== Text excerpt

Photo by: Steve Okonek

“We toyed with the idea of building a replica of the lighthouse as a museum and visitor center,” Kaye recalls, “but the expense and the limited museum display space precluded it.” Nevertheless, the lighthouse serves as one of the museum’s icons.

Kaye is proud of the sturdy construction of the units, noting that they survived both hurricanes Ernesto and Isabel. “We saw them floating about,” he said, noting that because Tangier Island is barely above sea level, any storm of consequence can wreak havoc that would go relatively unnoticed on the mainland. “Their durability gave them lots of credibility amongst the island residents,” he adds. There are now about two dozen on the island, and the more recent ones have been designed with more composite materials to allow color impregnation instead of frequent repainting.

Unlike the bay’s numerous caisson-style towers, the unusual Chesapeake screw pile lights have been a vanishing act. Today, only Thomas Point Lighthouse, near Annapolis, remains in its original bay location. Several others - Drum Point at the Calvert Marine Museum; Hooper Straight Lighthouse at St. Michael’s Chesapeake Bay Maritime Museum; and Seven-Foot Knoll in Baltimore’s Inner Harbor - have been meticulously restored but are located far from their original locations. The vast majority, like the Tangier beacon, met their demise either during the breaking of winter ice packs or later when the Coast Guard found the wooden cottages atop the iron pilings too difficult to maintain. Dredging of new channels made some of the screw pile lighthouses obsolete and others were replaced with skeleton steel towers with lights.

The original Tangier Lighthouse was built in 1890, one of the newer Chesapeake screw pile beacons at the time. The Northeast had virtually fished out its own oyster beds and the increasing use of early refrigeration coupled with a new railroad line had allowed the Chesapeake to become an attractive new seafood source. Merchants demanded a light be constructed to guide them around a long shoal on the southern end of the island. The screw pile lighthouse was built at a cost of $25,000, and a fixed fourth-order white light was placed in it with red panels facing the shoal.

====
== Information supplied

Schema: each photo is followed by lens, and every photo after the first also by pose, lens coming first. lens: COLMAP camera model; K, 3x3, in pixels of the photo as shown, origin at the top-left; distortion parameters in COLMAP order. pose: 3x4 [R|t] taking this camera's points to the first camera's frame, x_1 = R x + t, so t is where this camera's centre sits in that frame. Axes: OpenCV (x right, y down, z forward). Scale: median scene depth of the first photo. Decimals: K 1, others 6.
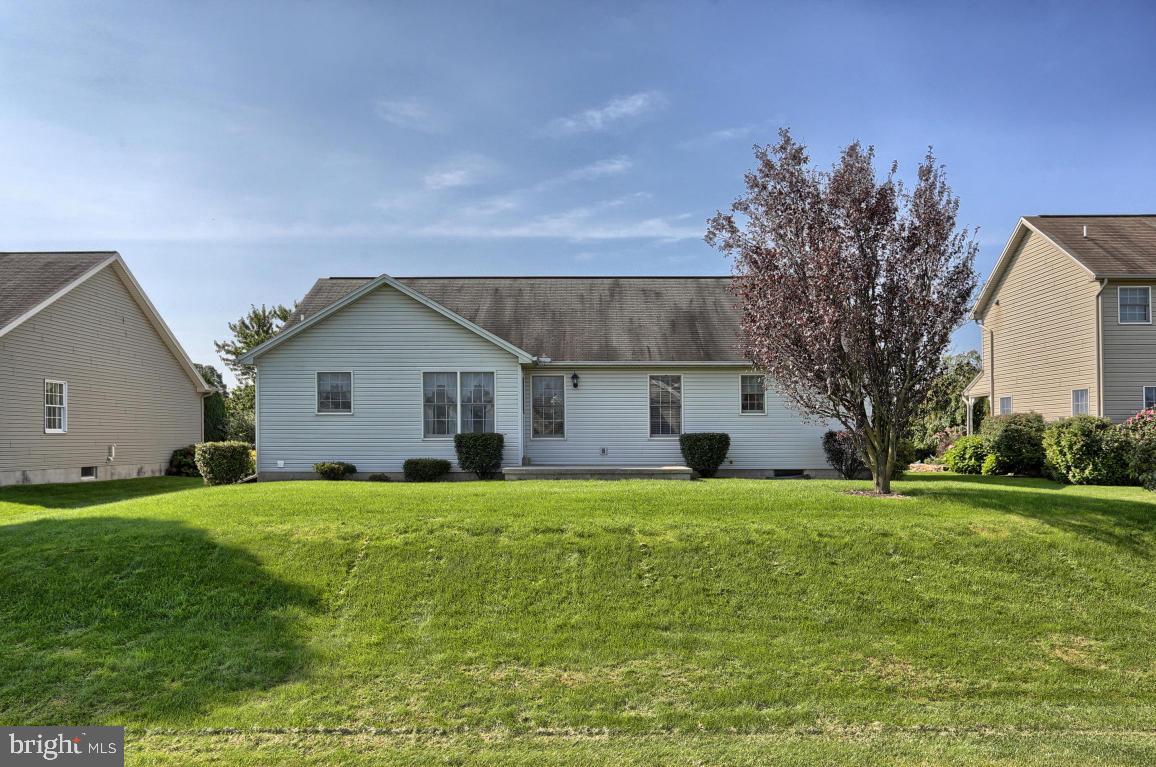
lens RADIAL K [[946.8, 0, 578.0], [0, 946.8, 383.5], [0, 0, 1]] dist [0.058386, 0.000026]
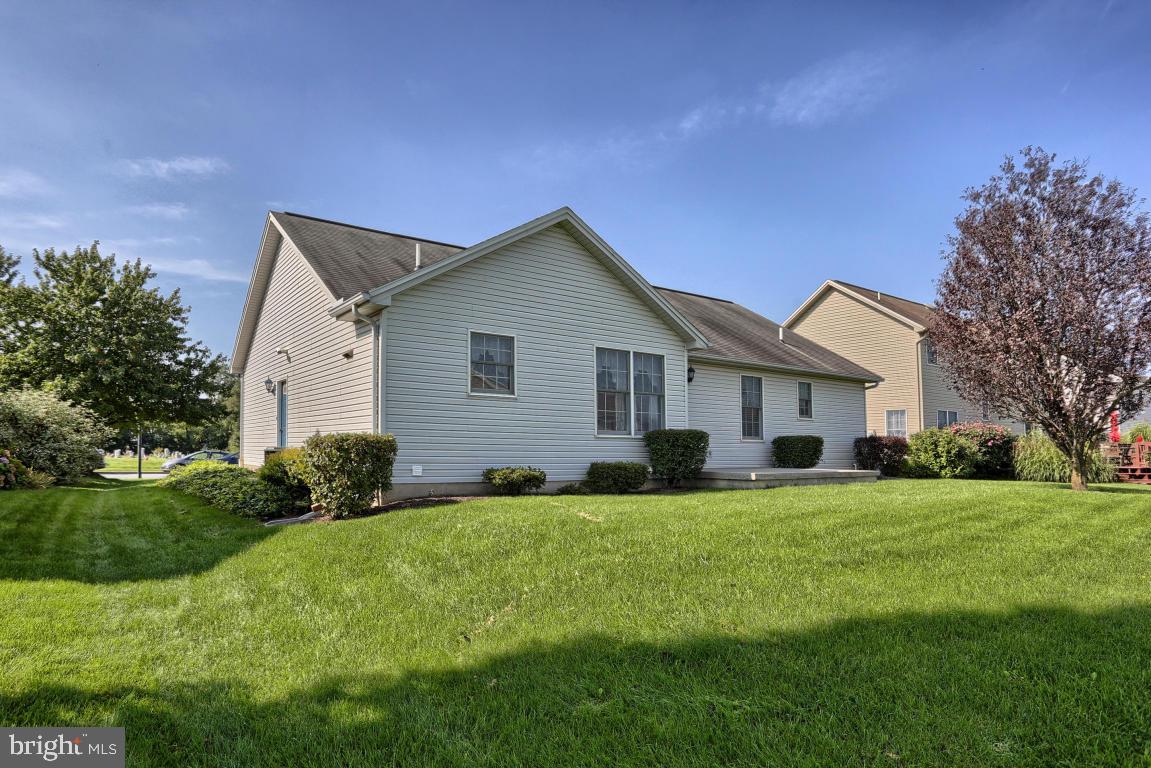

====

• Actions to take:
1. Transcribe the stretch of the Tangier lighthouse text from "Photo by: Steve" through "the museum’s icons.".
2. According to the Tangier lighthouse text, what did the screw pile lighthouse built in 1890 cost?

• Exercise results:
1.
Photo by: Steve Okonek

“We toyed with the idea of building a replica of the lighthouse as a museum and visitor center,” Kaye recalls, “but the expense and the limited museum display space precluded it.” Nevertheless, the lighthouse serves as one of the museum’s icons.

2. $25,000